Haider is also a critic of identity politics, but with a crucial difference: he knows the history of the term and is working from within the tradition that produced it. As he explains, the idea has radical roots. It originated with the Combahee River Collective, an organisation of black lesbian feminist socialists in Boston who published a landmark statement in 1977: “This focusing upon our own oppression is embodied in the concept of identity politics. We believe that the most profound and potentially most radical politics come directly out of our own identity, as opposed to working to end somebody else’s oppression.”
This is the original demand of identity politics, and it’s one that Haider embraces: for a revolutionary practice rooted in people’s identities as racialised, sexed, gendered and classed individuals who face interlocking systems of oppression. These systems have to be fought together, by organising people of different identities in what Haider calls “a project of universal emancipation” devoted to dismantling all of the structures that make them unfree, including and especially capitalism itself.

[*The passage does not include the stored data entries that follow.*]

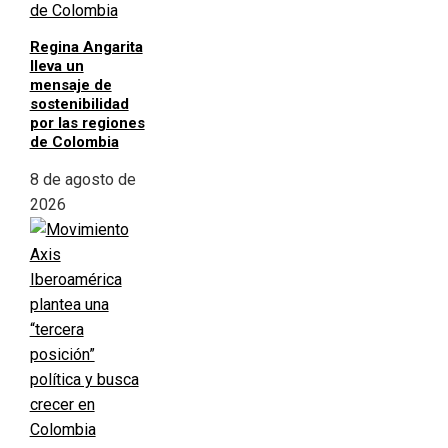
Regina Angarita
lleva un
mensaje de
sostenibilidad
por las regiones
de Colombia
8 de agosto de
2026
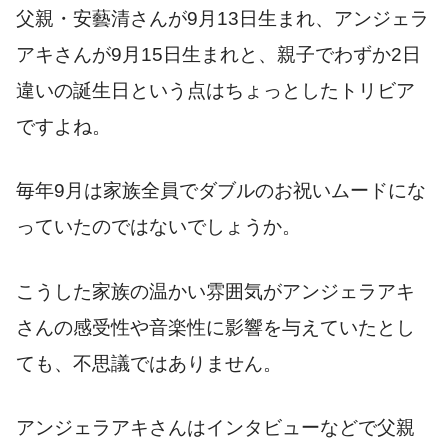
父親・安藝清さんが9月13日生まれ、アンジェラ
アキさんが9月15日生まれと、親子でわずか2日
違いの誕生日という点はちょっとしたトリビア
ですよね。
毎年9月は家族全員でダブルのお祝いムードにな
っていたのではないでしょうか。
こうした家族の温かい雰囲気がアンジェラアキ
さんの感受性や音楽性に影響を与えていたとし
ても、不思議ではありません。
アンジェラアキさんはインタビューなどで父親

But if anticapitalist revolution is where identity politics began, it has since become something quite different, and is now invoked by certain liberals and leftists to serve distinctly non-revolutionary ends, Haider argues. It involves members of marginalised groups demanding inclusion, recognition, or restitution from above – a seat at the table. These demands are made in response to very real injuries endured by those groups. But their method, he says, ends up strengthening the structures that produced those injuries in the first place.
Drawing on Wendy Brown’s idea of “wounded attachments”, Haider contends that identity politics causes people to become invested in their marginalisation as a source of identity, and to continuously enact that identity as a form of politics. This approach can extract occasional concessions from the system but cannot build the power necessary to transform it.
Building that power will require forging a “new insurgent universality”, Haider believes. This doesn’t mean pretending that everyone is the same. It doesn’t mean elevating one identity – that of the white male worker, say – above all others. Rather, the universality that Haider wants is built from below. It is “created and recreated in the act of insurgency”, as people come together to combat the common enemy lurking behind their particular oppressions. Freedom for ourselves – whoever “we” are – is inseparable from freedom for everyone. If emancipation is always self-emancipation, self-emancipation is always a collective endeavour.